Pix não é de Lula, nem de Bolsonaro
Talvez o sistema de pagamentos do Banco Central só tenha vingado porque foi gestado fora do meio político brasileiro, longe de oportunistas
O Pix foi responsável por uma das maiores crises do governo Lula. A perspectiva de que a Receita Federal aumentaria a fiscalização da ferramenta gerou, no início de 2025, o temor na população de que o petista pretendia colocar a mão ainda mais fundo no bolso do contribuinte.
O governo voltou atrás, alegando ter sido vítima de fake news, e só conseguiu reeditar a normativa meses depois, em agosto do ano passado, na esteira da Operação Carbono Oculto.
Agora, Lula tenta usar o Pix como trunfo eleitoral contra o senador Flávio Bolsonaro (PL-RJ), que, ao propagandear proximidade e influência sobre o governo de Donald Trump, se colocou na posição de inimigo da ferramenta do Banco Central que seu pai tentou capitalizar por anos.
Duelo de cartazes
Lula e Flávio protagonizam hoje um duelo de cartazes (foto) no qual se apresentam como defensores do Pix. O senador foi além do petista, ao dizer, além deu que “O Pix é do Brasil”, que a ferramenta também “é de Bolsonaro”, seu pai. Mas a verdade é que o Pix é o Estado brasileiro.
O sistema de pagamentos foi gestado no Banco Central durante o governo Michel Temer, mas sem ter relação com a gestão do sucessor de Dilma Rousseff. Quando foi lançado efetivamente, em 2020, durante o governo Bolsonaro, o então presidente nem sequer sabia do que se tratava.
O episódio ficou famoso porque Bolsonaro foi parabenizado em público por um apoiador pelo lançamento do Pix, em 5 de outubro daquele ano. O então presidente reagiu sem saber do que se tratava e, depois de ouvir do apoiador uma explicação, disse que não tinha tomado conhecimento sobre o assunto e que iria conversar com Roberto Campos Neto, então presidente do BC.
Ironicamente, o perfil do ex-presidente no X tinha postado mensagens exaltando o Pix duas vezes antes desse episódio, o que leva a crer que ele não fazia ideia do que estava sendo publicado.
“MAIS AGILIDADE, MENOS CUSTOS AO CIDADÃO: Pagamentos e transferências instantâneas serão realidade no Brasil.
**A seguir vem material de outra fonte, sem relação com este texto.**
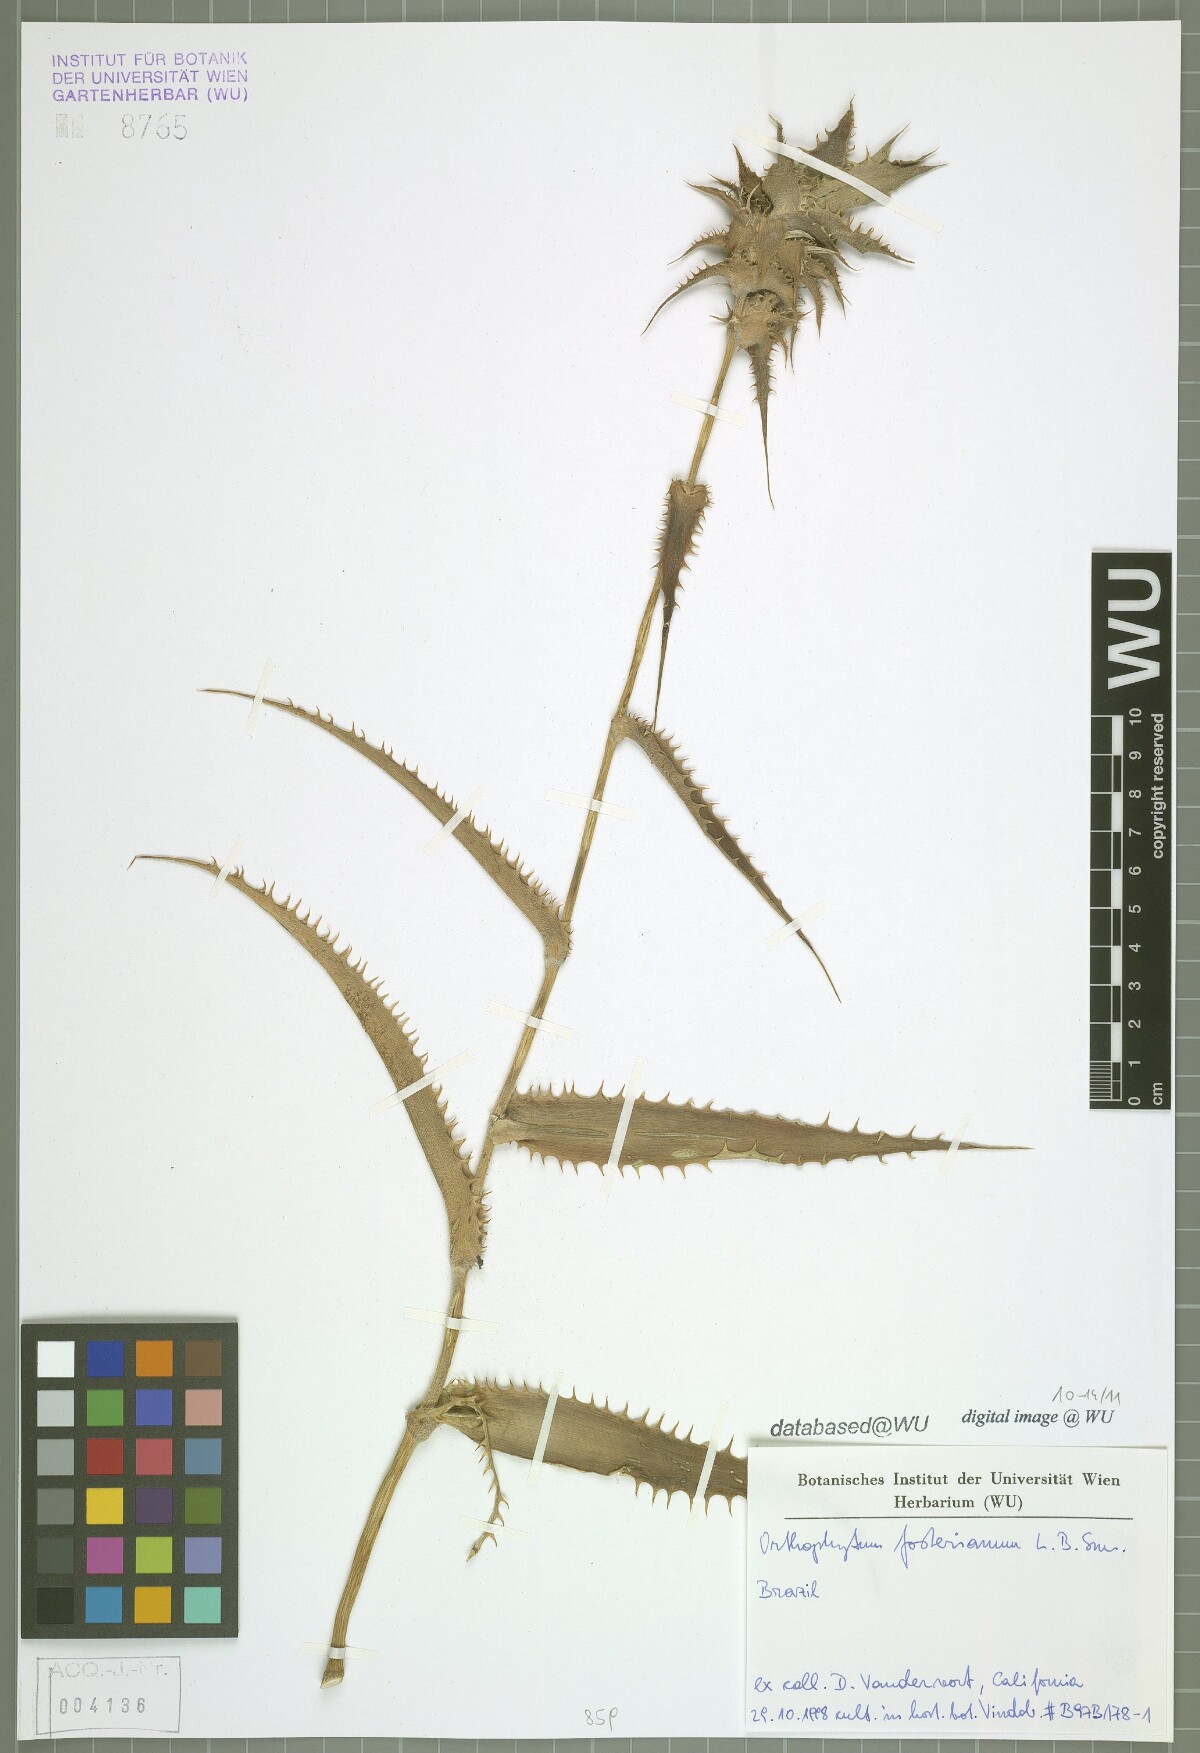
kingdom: Plantae
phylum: Tracheophyta
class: Liliopsida
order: Poales
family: Bromeliaceae
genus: Orthophytum
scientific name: Orthophytum fosterianum
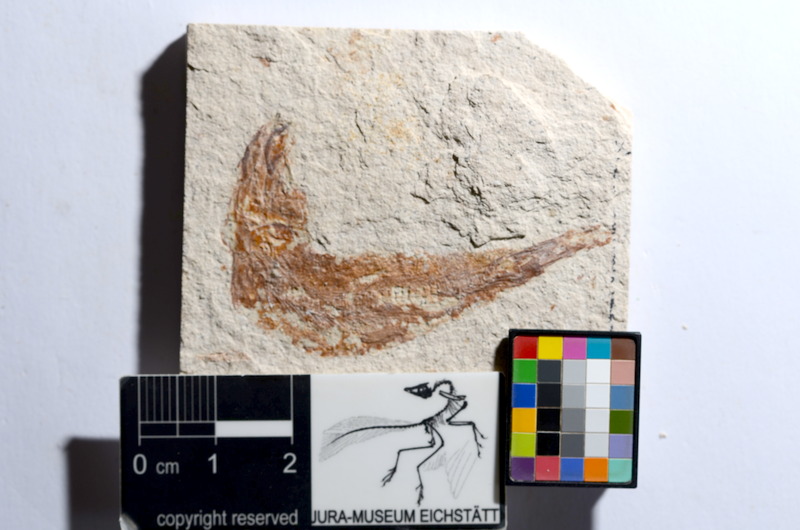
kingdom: Animalia
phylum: Chordata
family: Ascalaboidae
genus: Tharsis
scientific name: Tharsis dubius
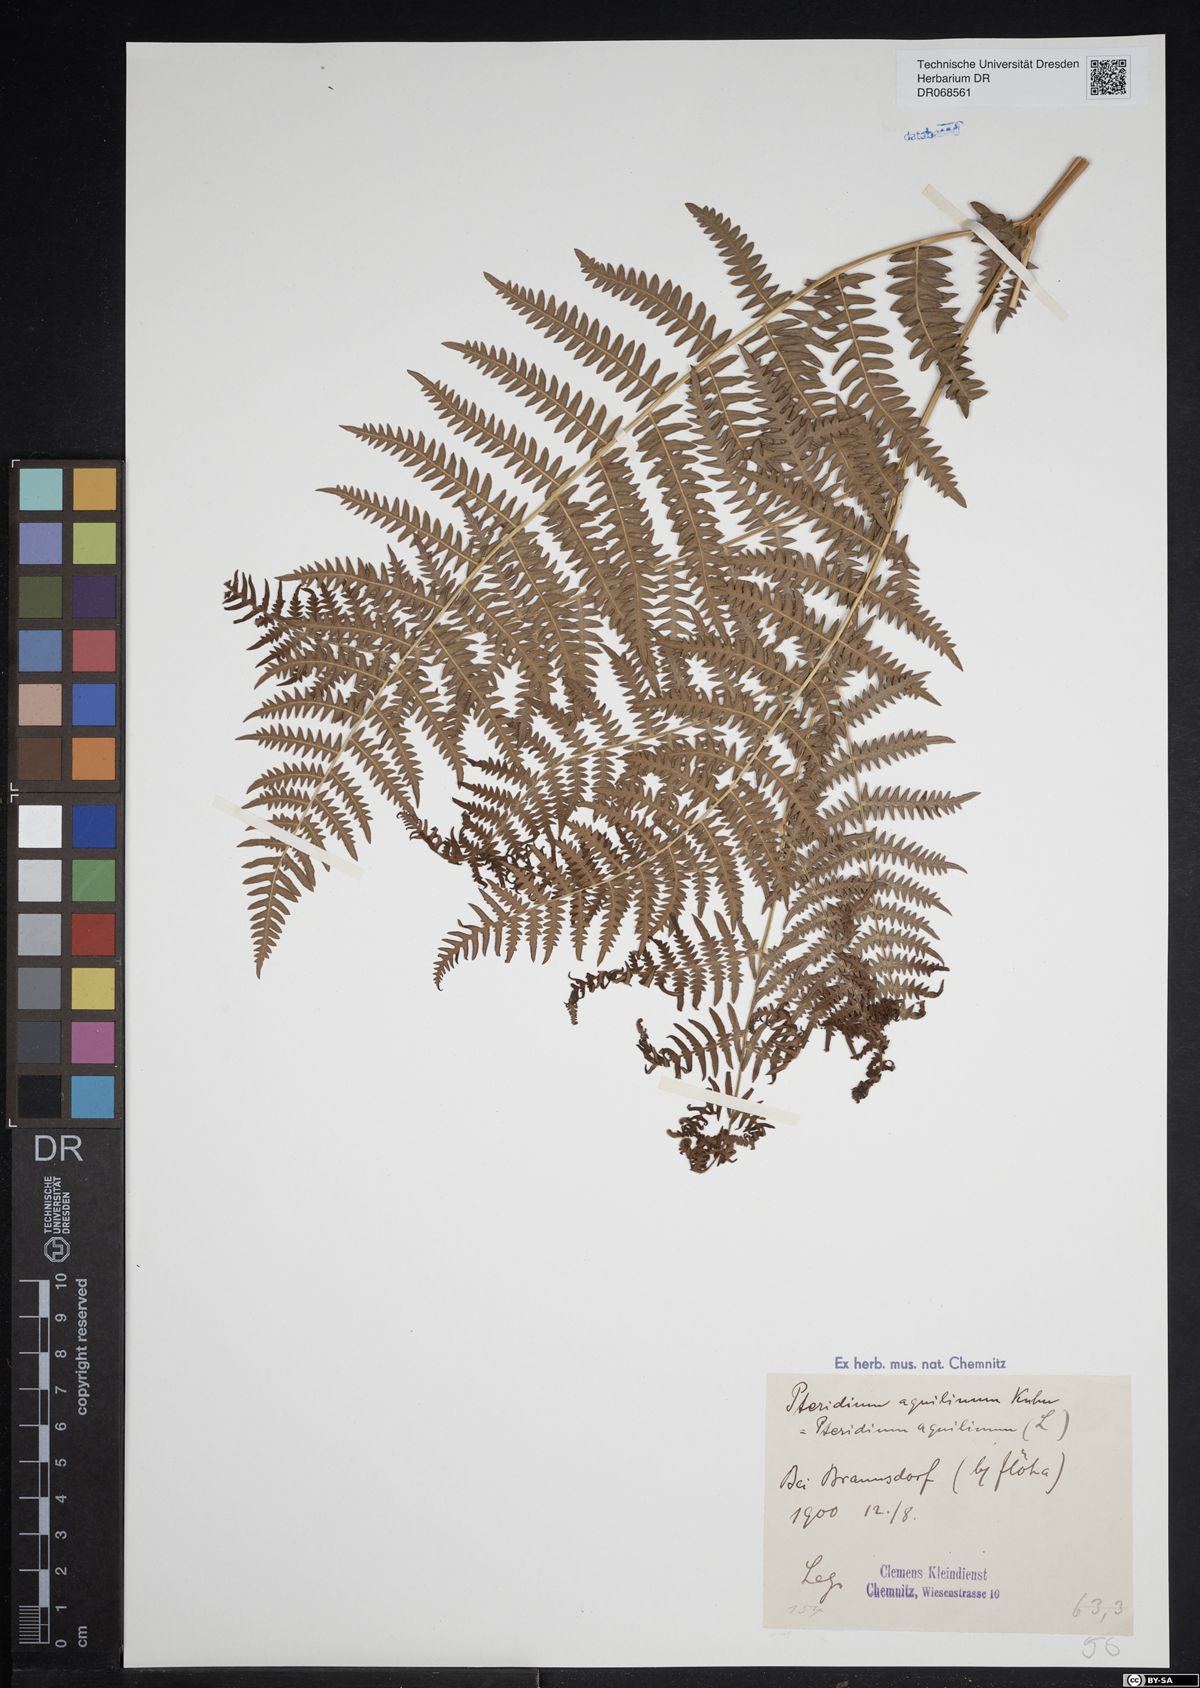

O Banco Central lançou o sistema de pagamentos PIX, que, a partir de novembro, vai permitir o envio e o recebimento de quantias de forma rápida, inclusive em smartphones”, dizia uma das mensagens publicadas no perfil de Bolsonaro.
Estado
Diante do sucesso do sistema, contudo, Bolsonaro se abraçou ao Pix, que passou a tratar como política de seu governo. O desconforto causado pela expansão do monitoramento do sistema durante o governo Lula reforçou esse discurso, que se enfraquece agora com as ameaças de tarifas feitas pelo governo Trump, ideologicamente mais próximo dos Bolsonaro, que mencionam o Pix.
O sistema elaborado pelo corpo técnico do BC, uma autarquia que se mantém independente apesar de intensas tentativas de interferência política, não pode ser vulgarizado dessa forma, contudo.
O Pix é uma das únicas iniciativas que deram certo no Brasil nas últimas décadas, e o fato de não ter um pai político só a fortalece. Aliás, talvez ele só tenha vingado porque não foi gestado no meio político brasileiro e se desenvolveu abaixo do radar de oportunistas que a teriam inviabilizado.